**Work to complete:** Reproduce every line of the records below character for character, leaving the pictures out of your copy.

**Supplied entries:**
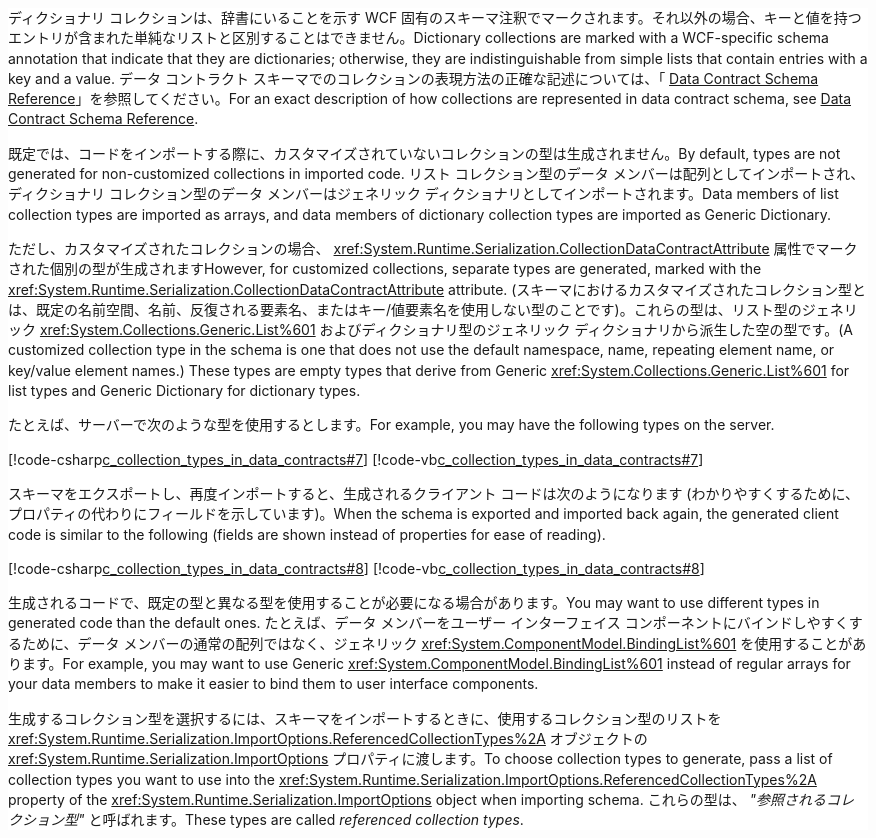  <span data-ttu-id="c09cf-210">ディクショナリ コレクションは、辞書にいることを示す WCF 固有のスキーマ注釈でマークされます。それ以外の場合、キーと値を持つエントリが含まれた単純なリストと区別することはできません。</span><span class="sxs-lookup"><span data-stu-id="c09cf-210">Dictionary collections are marked with a WCF-specific schema annotation that indicate that they are dictionaries; otherwise, they are indistinguishable from simple lists that contain entries with a key and a value.</span></span> <span data-ttu-id="c09cf-211">データ コントラクト スキーマでのコレクションの表現方法の正確な記述については、「 [Data Contract Schema Reference](../../../../docs/framework/wcf/feature-details/data-contract-schema-reference.md)」を参照してください。</span><span class="sxs-lookup"><span data-stu-id="c09cf-211">For an exact description of how collections are represented in data contract schema, see [Data Contract Schema Reference](../../../../docs/framework/wcf/feature-details/data-contract-schema-reference.md).</span></span>  
  
 <span data-ttu-id="c09cf-212">既定では、コードをインポートする際に、カスタマイズされていないコレクションの型は生成されません。</span><span class="sxs-lookup"><span data-stu-id="c09cf-212">By default, types are not generated for non-customized collections in imported code.</span></span> <span data-ttu-id="c09cf-213">リスト コレクション型のデータ メンバーは配列としてインポートされ、ディクショナリ コレクション型のデータ メンバーはジェネリック ディクショナリとしてインポートされます。</span><span class="sxs-lookup"><span data-stu-id="c09cf-213">Data members of list collection types are imported as arrays, and data members of dictionary collection types are imported as Generic Dictionary.</span></span>  
  
 <span data-ttu-id="c09cf-214">ただし、カスタマイズされたコレクションの場合、 <xref:System.Runtime.Serialization.CollectionDataContractAttribute> 属性でマークされた個別の型が生成されます</span><span class="sxs-lookup"><span data-stu-id="c09cf-214">However, for customized collections, separate types are generated, marked with the <xref:System.Runtime.Serialization.CollectionDataContractAttribute> attribute.</span></span> <span data-ttu-id="c09cf-215">(スキーマにおけるカスタマイズされたコレクション型とは、既定の名前空間、名前、反復される要素名、またはキー/値要素名を使用しない型のことです)。これらの型は、リスト型のジェネリック <xref:System.Collections.Generic.List%601> およびディクショナリ型のジェネリック ディクショナリから派生した空の型です。</span><span class="sxs-lookup"><span data-stu-id="c09cf-215">(A customized collection type in the schema is one that does not use the default namespace, name, repeating element name, or key/value element names.) These types are empty types that derive from Generic <xref:System.Collections.Generic.List%601> for list types and Generic Dictionary for dictionary types.</span></span>  
  
 <span data-ttu-id="c09cf-216">たとえば、サーバーで次のような型を使用するとします。</span><span class="sxs-lookup"><span data-stu-id="c09cf-216">For example, you may have the following types on the server.</span></span>  
  
 [!code-csharp[c_collection_types_in_data_contracts#7](../../../../samples/snippets/csharp/VS_Snippets_CFX/c_collection_types_in_data_contracts/cs/program.cs#7)]
 [!code-vb[c_collection_types_in_data_contracts#7](../../../../samples/snippets/visualbasic/VS_Snippets_CFX/c_collection_types_in_data_contracts/vb/program.vb#7)]  
  
 <span data-ttu-id="c09cf-217">スキーマをエクスポートし、再度インポートすると、生成されるクライアント コードは次のようになります (わかりやすくするために、プロパティの代わりにフィールドを示しています)。</span><span class="sxs-lookup"><span data-stu-id="c09cf-217">When the schema is exported and imported back again, the generated client code is similar to the following (fields are shown instead of properties for ease of reading).</span></span>  
  
 [!code-csharp[c_collection_types_in_data_contracts#8](../../../../samples/snippets/csharp/VS_Snippets_CFX/c_collection_types_in_data_contracts/cs/program.cs#8)]
 [!code-vb[c_collection_types_in_data_contracts#8](../../../../samples/snippets/visualbasic/VS_Snippets_CFX/c_collection_types_in_data_contracts/vb/program.vb#8)]  
  
 <span data-ttu-id="c09cf-218">生成されるコードで、既定の型と異なる型を使用することが必要になる場合があります。</span><span class="sxs-lookup"><span data-stu-id="c09cf-218">You may want to use different types in generated code than the default ones.</span></span> <span data-ttu-id="c09cf-219">たとえば、データ メンバーをユーザー インターフェイス コンポーネントにバインドしやすくするために、データ メンバーの通常の配列ではなく、ジェネリック <xref:System.ComponentModel.BindingList%601> を使用することがあります。</span><span class="sxs-lookup"><span data-stu-id="c09cf-219">For example, you may want to use Generic <xref:System.ComponentModel.BindingList%601> instead of regular arrays for your data members to make it easier to bind them to user interface components.</span></span>  
  
 <span data-ttu-id="c09cf-220">生成するコレクション型を選択するには、スキーマをインポートするときに、使用するコレクション型のリストを <xref:System.Runtime.Serialization.ImportOptions.ReferencedCollectionTypes%2A> オブジェクトの <xref:System.Runtime.Serialization.ImportOptions> プロパティに渡します。</span><span class="sxs-lookup"><span data-stu-id="c09cf-220">To choose collection types to generate, pass a list of collection types you want to use into the <xref:System.Runtime.Serialization.ImportOptions.ReferencedCollectionTypes%2A> property of the <xref:System.Runtime.Serialization.ImportOptions> object when importing schema.</span></span> <span data-ttu-id="c09cf-221">これらの型は、 *"参照されるコレクション型"* と呼ばれます。</span><span class="sxs-lookup"><span data-stu-id="c09cf-221">These types are called *referenced collection types*.</span></span>  
  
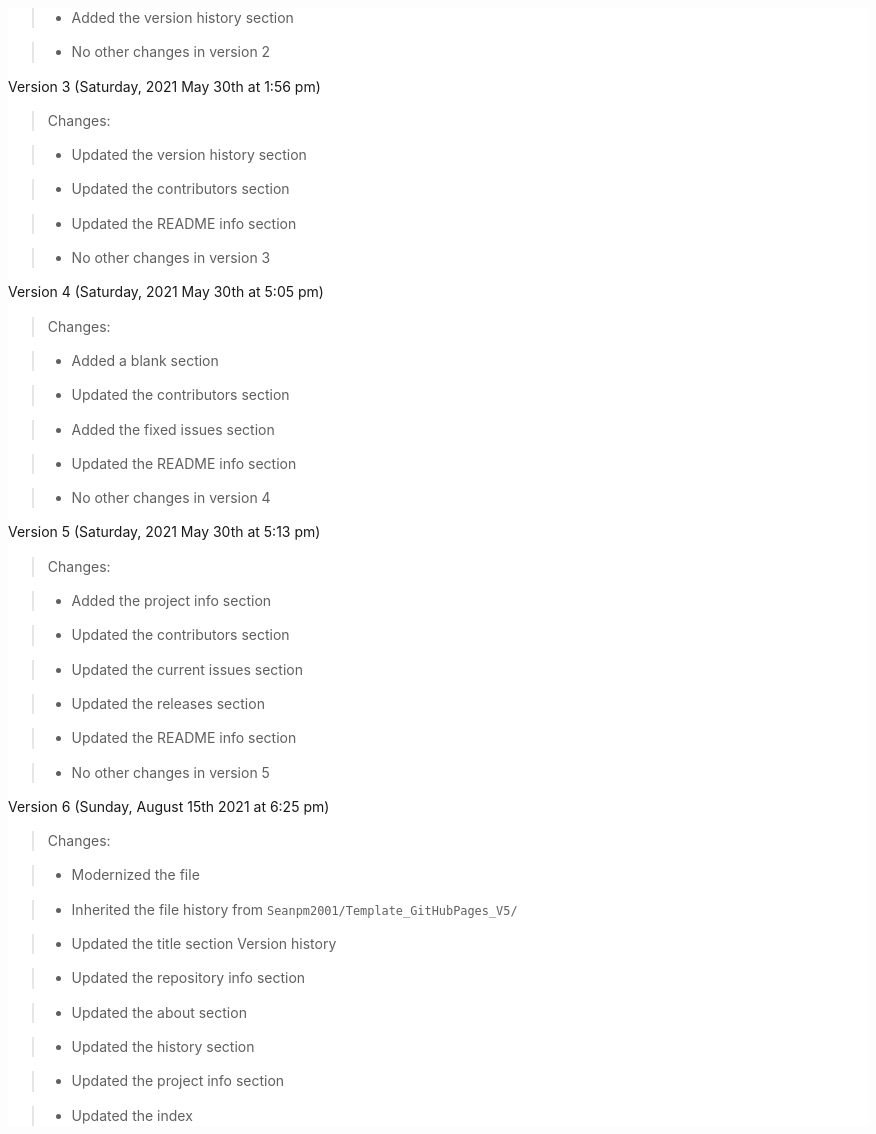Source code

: > * Added the version history section

> * No other changes in version 2

Version 3 (Saturday, 2021 May 30th at 1:56 pm)

> Changes:

> * Updated the version history section

> * Updated the contributors section

> * Updated the README info section

> * No other changes in version 3

Version 4 (Saturday, 2021 May 30th at 5:05 pm)

> Changes:

> * Added a blank section

> * Updated the contributors section

> * Added the fixed issues section

> * Updated the README info section

> * No other changes in version 4

Version 5 (Saturday, 2021 May 30th at 5:13 pm)

> Changes:

> * Added the project info section

> * Updated the contributors section

> * Updated the current issues section

> * Updated the releases section

> * Updated the README info section

> * No other changes in version 5

Version 6 (Sunday, August 15th 2021 at 6:25 pm)

> Changes:

> * Modernized the file

> * Inherited the file history from `Seanpm2001/Template_GitHubPages_V5/`

> * Updated the title section Version history

> * Updated the repository info section

> * Updated the about section

> * Updated the history section

> * Updated the project info section

> * Updated the index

**Task output:**
  <span data-ttu-id="c09cf-210">ディクショナリ コレクションは、辞書にいることを示す WCF 固有のスキーマ注釈でマークされます。それ以外の場合、キーと値を持つエントリが含まれた単純なリストと区別することはできません。</span><span class="sxs-lookup"><span data-stu-id="c09cf-210">Dictionary collections are marked with a WCF-specific schema annotation that indicate that they are dictionaries; otherwise, they are indistinguishable from simple lists that contain entries with a key and a value.</span></span> <span data-ttu-id="c09cf-211">データ コントラクト スキーマでのコレクションの表現方法の正確な記述については、「 [Data Contract Schema Reference](../../../../docs/framework/wcf/feature-details/data-contract-schema-reference.md)」を参照してください。</span><span class="sxs-lookup"><span data-stu-id="c09cf-211">For an exact description of how collections are represented in data contract schema, see [Data Contract Schema Reference](../../../../docs/framework/wcf/feature-details/data-contract-schema-reference.md).</span></span>  
  
 <span data-ttu-id="c09cf-212">既定では、コードをインポートする際に、カスタマイズされていないコレクションの型は生成されません。</span><span class="sxs-lookup"><span data-stu-id="c09cf-212">By default, types are not generated for non-customized collections in imported code.</span></span> <span data-ttu-id="c09cf-213">リスト コレクション型のデータ メンバーは配列としてインポートされ、ディクショナリ コレクション型のデータ メンバーはジェネリック ディクショナリとしてインポートされます。</span><span class="sxs-lookup"><span data-stu-id="c09cf-213">Data members of list collection types are imported as arrays, and data members of dictionary collection types are imported as Generic Dictionary.</span></span>  
  
 <span data-ttu-id="c09cf-214">ただし、カスタマイズされたコレクションの場合、 <xref:System.Runtime.Serialization.CollectionDataContractAttribute> 属性でマークされた個別の型が生成されます</span><span class="sxs-lookup"><span data-stu-id="c09cf-214">However, for customized collections, separate types are generated, marked with the <xref:System.Runtime.Serialization.CollectionDataContractAttribute> attribute.</span></span> <span data-ttu-id="c09cf-215">(スキーマにおけるカスタマイズされたコレクション型とは、既定の名前空間、名前、反復される要素名、またはキー/値要素名を使用しない型のことです)。これらの型は、リスト型のジェネリック <xref:System.Collections.Generic.List%601> およびディクショナリ型のジェネリック ディクショナリから派生した空の型です。</span><span class="sxs-lookup"><span data-stu-id="c09cf-215">(A customized collection type in the schema is one that does not use the default namespace, name, repeating element name, or key/value element names.) These types are empty types that derive from Generic <xref:System.Collections.Generic.List%601> for list types and Generic Dictionary for dictionary types.</span></span>  
  
 <span data-ttu-id="c09cf-216">たとえば、サーバーで次のような型を使用するとします。</span><span class="sxs-lookup"><span data-stu-id="c09cf-216">For example, you may have the following types on the server.</span></span>  
  
 [!code-csharp[c_collection_types_in_data_contracts#7](../../../../samples/snippets/csharp/VS_Snippets_CFX/c_collection_types_in_data_contracts/cs/program.cs#7)]
 [!code-vb[c_collection_types_in_data_contracts#7](../../../../samples/snippets/visualbasic/VS_Snippets_CFX/c_collection_types_in_data_contracts/vb/program.vb#7)]  
  
 <span data-ttu-id="c09cf-217">スキーマをエクスポートし、再度インポートすると、生成されるクライアント コードは次のようになります (わかりやすくするために、プロパティの代わりにフィールドを示しています)。</span><span class="sxs-lookup"><span data-stu-id="c09cf-217">When the schema is exported and imported back again, the generated client code is similar to the following (fields are shown instead of properties for ease of reading).</span></span>  
  
 [!code-csharp[c_collection_types_in_data_contracts#8](../../../../samples/snippets/csharp/VS_Snippets_CFX/c_collection_types_in_data_contracts/cs/program.cs#8)]
 [!code-vb[c_collection_types_in_data_contracts#8](../../../../samples/snippets/visualbasic/VS_Snippets_CFX/c_collection_types_in_data_contracts/vb/program.vb#8)]  
  
 <span data-ttu-id="c09cf-218">生成されるコードで、既定の型と異なる型を使用することが必要になる場合があります。</span><span class="sxs-lookup"><span data-stu-id="c09cf-218">You may want to use different types in generated code than the default ones.</span></span> <span data-ttu-id="c09cf-219">たとえば、データ メンバーをユーザー インターフェイス コンポーネントにバインドしやすくするために、データ メンバーの通常の配列ではなく、ジェネリック <xref:System.ComponentModel.BindingList%601> を使用することがあります。</span><span class="sxs-lookup"><span data-stu-id="c09cf-219">For example, you may want to use Generic <xref:System.ComponentModel.BindingList%601> instead of regular arrays for your data members to make it easier to bind them to user interface components.</span></span>  
  
 <span data-ttu-id="c09cf-220">生成するコレクション型を選択するには、スキーマをインポートするときに、使用するコレクション型のリストを <xref:System.Runtime.Serialization.ImportOptions.ReferencedCollectionTypes%2A> オブジェクトの <xref:System.Runtime.Serialization.ImportOptions> プロパティに渡します。</span><span class="sxs-lookup"><span data-stu-id="c09cf-220">To choose collection types to generate, pass a list of collection types you want to use into the <xref:System.Runtime.Serialization.ImportOptions.ReferencedCollectionTypes%2A> property of the <xref:System.Runtime.Serialization.ImportOptions> object when importing schema.</span></span> <span data-ttu-id="c09cf-221">これらの型は、 *"参照されるコレクション型"* と呼ばれます。</span><span class="sxs-lookup"><span data-stu-id="c09cf-221">These types are called *referenced collection types*.</span></span>  
  
Source code

: > * Added the version history section

> * No other changes in version 2

Version 3 (Saturday, 2021 May 30th at 1:56 pm)

> Changes:

> * Updated the version history section

> * Updated the contributors section

> * Updated the README info section

> * No other changes in version 3

Version 4 (Saturday, 2021 May 30th at 5:05 pm)

> Changes:

> * Added a blank section

> * Updated the contributors section

> * Added the fixed issues section

> * Updated the README info section

> * No other changes in version 4

Version 5 (Saturday, 2021 May 30th at 5:13 pm)

> Changes:

> * Added the project info section

> * Updated the contributors section

> * Updated the current issues section

> * Updated the releases section

> * Updated the README info section

> * No other changes in version 5

Version 6 (Sunday, August 15th 2021 at 6:25 pm)

> Changes:

> * Modernized the file

> * Inherited the file history from `Seanpm2001/Template_GitHubPages_V5/`

> * Updated the title section Version history

> * Updated the repository info section

> * Updated the about section

> * Updated the history section

> * Updated the project info section

> * Updated the index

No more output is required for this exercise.